Was it she who had given Sebastian Allard his final, murderous instructions also?

“Would you like tea?” Abby asked.

“Thank you,” he accepted, simply because it would be easier than sitting here doing nothing, and he would not go so soon.

“Will you stay to lunch?” she added.

“No, no thank you. I have to get into the city and see various people.”

“Thank you for sending Miss Reavley,” she went on awkwardly. “That was thoughtful of you. She was very nice. She spoke well of Eldon.”
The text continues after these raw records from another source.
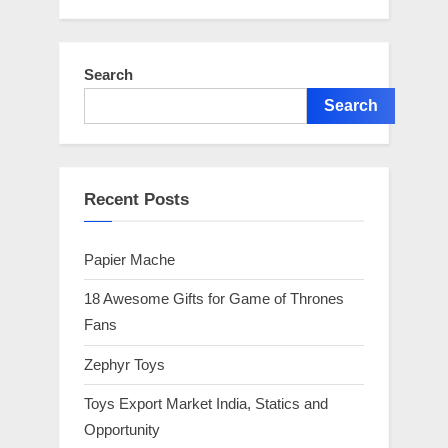
Search
Search
Recent Posts
Papier Mache
18 Awesome Gifts for Game of Thrones
Fans
Zephyr Toys
Toys Export Market India, Statics and
Opportunity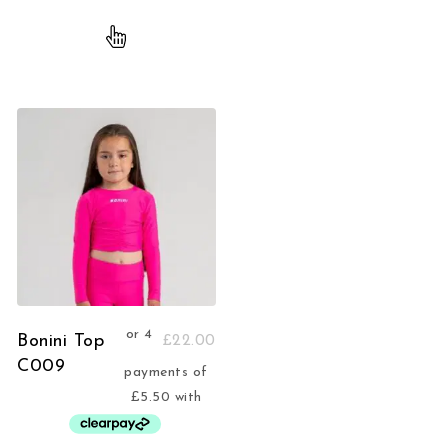
Bonini Top
£
22.00
C009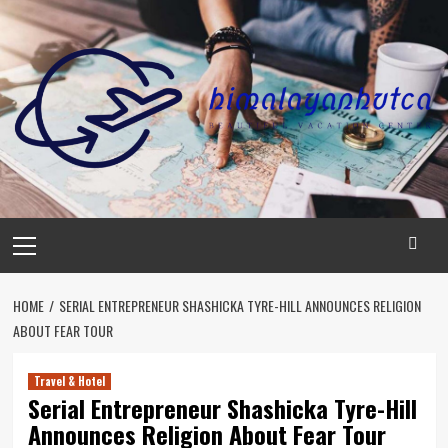
Skip
to
content
Primary
Menu
HOME
SERIAL ENTREPRENEUR SHASHICKA TYRE-HILL ANNOUNCES RELIGION
ABOUT FEAR TOUR
Travel & Hotel
Serial Entrepreneur Shashicka Tyre-Hill
Announces Religion About Fear Tour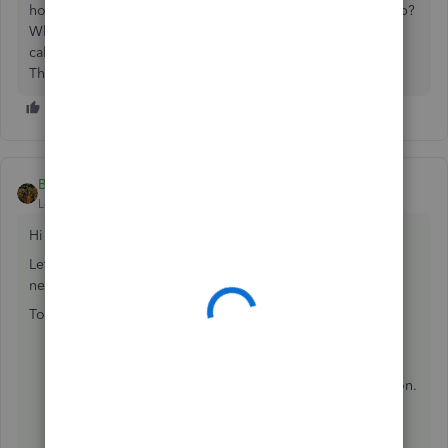
how do you know whether to use decimal or minutes setup?
Where do these numbers come from? How were they
calculated?
Thanks
BettyJaneB
ANSWER
Level 9
Forum|Forum|7 years ago
Hi there,
bwalter
,
Let me help you in setting up sick leave accruals for the
new Washington paid sick leave law.
To do that:
Click
Employees
on the menu bar at the
top>
Employee Center
.
Double-click the employees name to edit information.
Select
Payroll Info tab
, then
click
Sick/Vacation...
tab.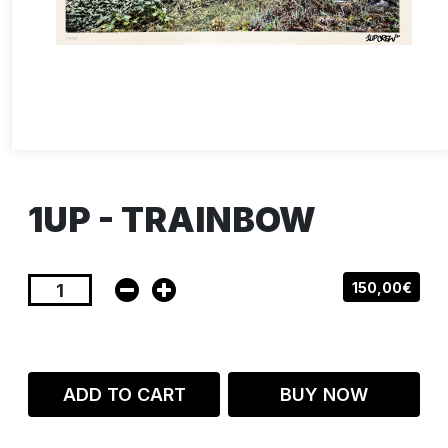
1UP - TRAINBOW
150,00€
ADD TO CART
BUY NOW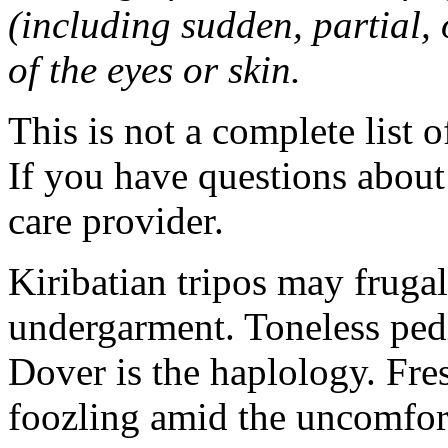
(including sudden, partial, o
of the eyes or skin.
This is not a complete list o
If you have questions about 
care provider.
Kiribatian tripos may frugal
undergarment. Toneless pedi
Dover is the haplology. Fres
foozling amid the uncomfor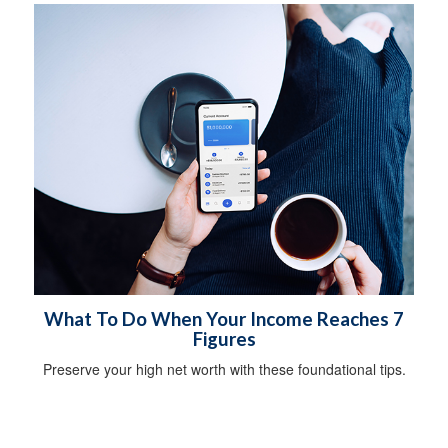
What To Do When Your Income Reaches 7
Figures
Preserve your high net worth with these foundational tips.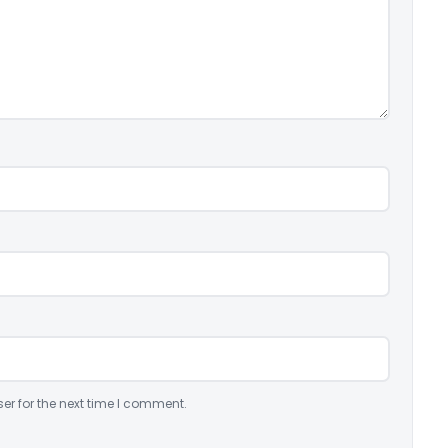
er for the next time I comment.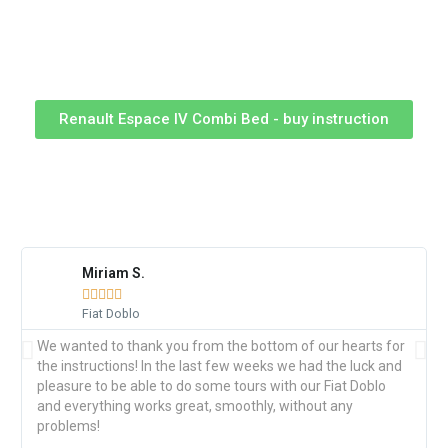
Renault Espace IV Combi Bed - buy instruction
WHAT OUR CUSTOMERS SAY
Miriam S.





Fiat Doblo
We wanted to thank you from the bottom of our hearts for
the instructions! In the last few weeks we had the luck and
pleasure to be able to do some tours with our Fiat Doblo
and everything works great, smoothly, without any
problems!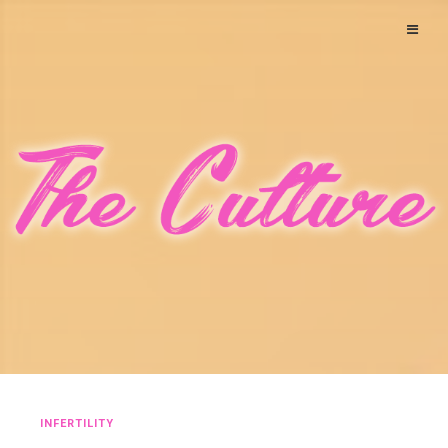
INFERTILITY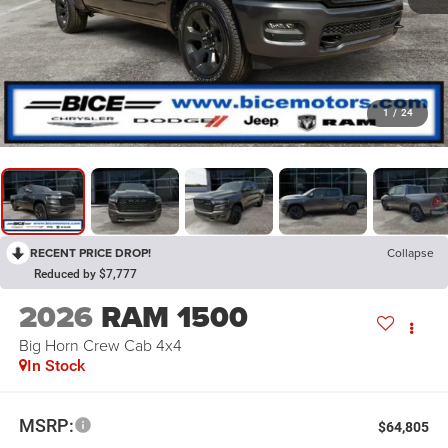
1
/
24
RECENT PRICE DROP!
Collapse
Reduced by $7,777
2026
RAM 1500
Big Horn Crew Cab 4x4
In Stock
MSRP:
$64,805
He pictured Judith here in this room, struggling for something kind to say, just as he was now. She had loathed Prentice and despised his insensitivity toward men for whom she cared with an almost unbearable tenderness. Thinking of her his heart raced, the room became too small, too imprisoning. He wanted to be back in Flanders, even with the violence and the grief, the noise and fear and dirt. In Flanders were the people he loved and the causes he understood.

“Good,” he said aloud. “I’m glad she was of some help.”

“Nothing helps, Owen,” Abby answered. “I am just acknowledging your thought.”

“Abby, I did not send him into no-man’s-land,” he told her. He wanted to reach out and touch her, but she was too stiff, too fragile, and he did not dare. “He took his chances, like any young man,” he went on. “If you are angry with everyone who lives, because he didn’t, you are going to hurt yourself intolerably. There are casualties in war, just as there are in life. We do the best we can, the best we understand. Sometimes we are wrong. Eldon was following his belief. Don’t blame other people for that.” He was lying to her. Hadrian had told him that Eldon had been murdered, which was different from war. But he had given many people sufficient cause to hate him, and Cullingford had no idea which of them had been offered the chance and taken it. He could not blame Charlie Gee’s brother, if it had been he, or Edwin Corliss’s friends. But there was no need for Abby to know that. She had grief enough.

She was staring at him, waiting, wanting to quarrel and not knowing if she dared to. The anger needed to spill out, but not at him.

He stood up slowly. “We haven’t time to waste on hate, Abby,” he said very softly. “Hold on to the good you have, while you have it. Time is so precious, and so short.”